▶ **Required tasks**
a: In the host1x mailing-list thread below, why does a hardware context need to outlive the process that created it? Answer in one to three sentences.
b: Write the next reply in the host1x mailing-list thread, picking up after its last message.

▶ **Extracted text**

Segment Open

On Wed, Feb 06, 2013 at 01:23:17PM -0800, Terje Bergström wrote:
On 05.02.2013 01:54, Thierry Reding wrote:
On Mon, Feb 04, 2013 at 09:17:45PM -0800, Terje Bergström wrote:
Yeah, it's actually working around the host1x duplicate naming. host1x_syncpt_get takes struct host1x as parameter, but that's different host1x than in this code.
So maybe a better way would be to rename the DRM host1x after all. If it avoids the need for workarounds such as this I think it justifies the additional churn.
Ok, I'll include that. Do you have a preference for the name? Something like "host1x_drm" might work?
Yes, that sounds good.
Also, how useful is it to create a context? Looking at the gr2d implementation for .open_channel(), it will return the same channel to whichever userspace process requests them. Can you explain why it is necessary at all? From the name I would have expected some kind of context switching to take place when different applications submit requests to the same client, but that doesn't seem to be the case.
Hardware context switching will be a later submit, and it'll actually create a new structure. Hardware context might live longer than the process that created it, so they'll need to be separate.
Why would it live longer than the process? Isn't the whole purpose of the context to keep per-process state? What use is that state if the process dies?
Hardware context has to be kept alive for as long as there's a job running from that process. If an app sends 10 jobs to 2D channel, and dies immediately, there's no sane way for host1x to remove the jobs from queue. The jobs will keep on running and kernel will need to track them.

Segment Closed

▶ **Material provided**
Segment Open

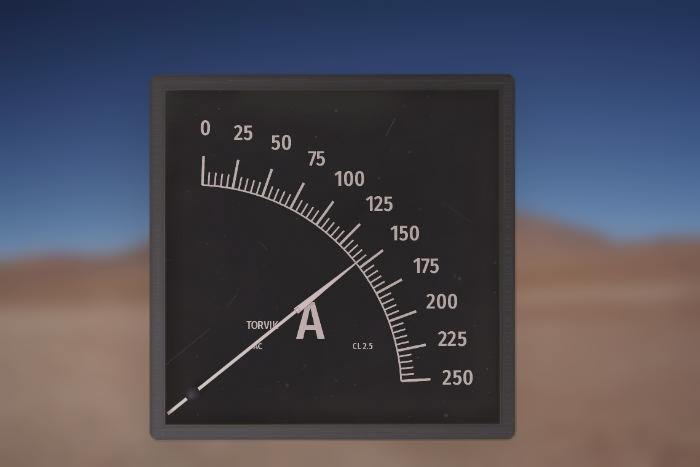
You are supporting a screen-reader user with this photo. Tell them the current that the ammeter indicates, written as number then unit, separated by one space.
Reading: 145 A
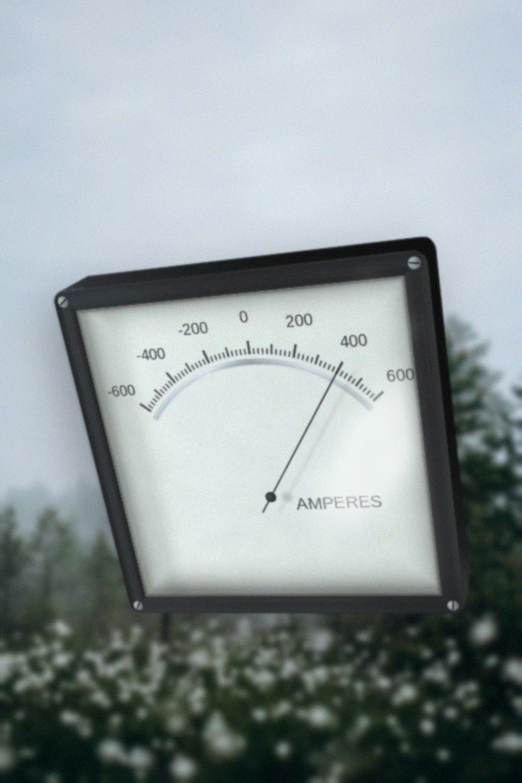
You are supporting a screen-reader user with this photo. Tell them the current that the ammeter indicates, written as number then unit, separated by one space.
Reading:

Segment Closed

▶ **Task-by-task results**
a: A hardware context must stay alive as long as any job from that process is still running. If an application sends jobs to the 2D channel and then dies immediately, host1x has no sane way to remove those jobs from the queue, so they keep running and the kernel must track them.

b:
Okay, I understand now. There was one additional thing that I wanted to point out, but the context is gone now. I'll go through the patch again and reply there.
I fail to see how dma_buf would require a separate mem_mgr_type. Can we perhaps postpone this to a later point and just go with CMA as the only alternative for now until we have an actual working implementation that we can use this for?
Each submit refers to a number of buffers. Some of them are the streams, some are textures or other input/output buffers. Each of these buffers might be passed as a GEM handle, or (when implemented) as a dma_buf fd. Thus we need a field to tell host1x which API to call to handle that handle.
Understood.
I think we can leave out the code for managing the type until we actually have separate memory managers. That'd make GEM handles effectively of type 0, as we don't set it.
I think that's a good idea. Let's start simple for now and who knows what else will have changed by the time we get to implement dma_buf. Maybe Lucas will have finished his work on the allocator and we will need to synchronize with that anyway.
+static int gr2d_submit(struct host1x_drm_context *context,
struct tegra_drm_submit_args *args,
struct drm_device *drm,
struct drm_file *file_priv)
+{
struct host1x_job *job;
int num_cmdbufs = args->num_cmdbufs;
int num_relocs = args->num_relocs;
int num_waitchks = args->num_waitchks;
struct tegra_drm_cmdbuf __user *cmdbufs =
(void * __user)(uintptr_t)args->cmdbufs;
struct tegra_drm_reloc __user *relocs =
(void * __user)(uintptr_t)args->relocs;
struct tegra_drm_waitchk __user *waitchks =
(void * __user)(uintptr_t)args->waitchks;
No need for all the uintptr_t casts.
Will try to remove - but I do remember getting compiler warnings without them.
I think you shouldn't even have to cast to void * first. Just cast to the target type directly. I don't see why the compiler should complain.
This is what I get without them:
drivers/gpu/host1x/drm/gr2d.c:108:3: warning: cast to pointer from integer of different size [-Wint-to-pointer-cast] drivers/gpu/host1x/drm/gr2d.c:110:3: warning: cast to pointer from integer of different size [-Wint-to-pointer-cast] drivers/gpu/host1x/drm/gr2d.c:112:3: warning: cast to pointer from integer of different size [-Wint-to-pointer-c
The problem is that the fields are __u64's and can't be cast directly into 32-bit pointers.
Alright.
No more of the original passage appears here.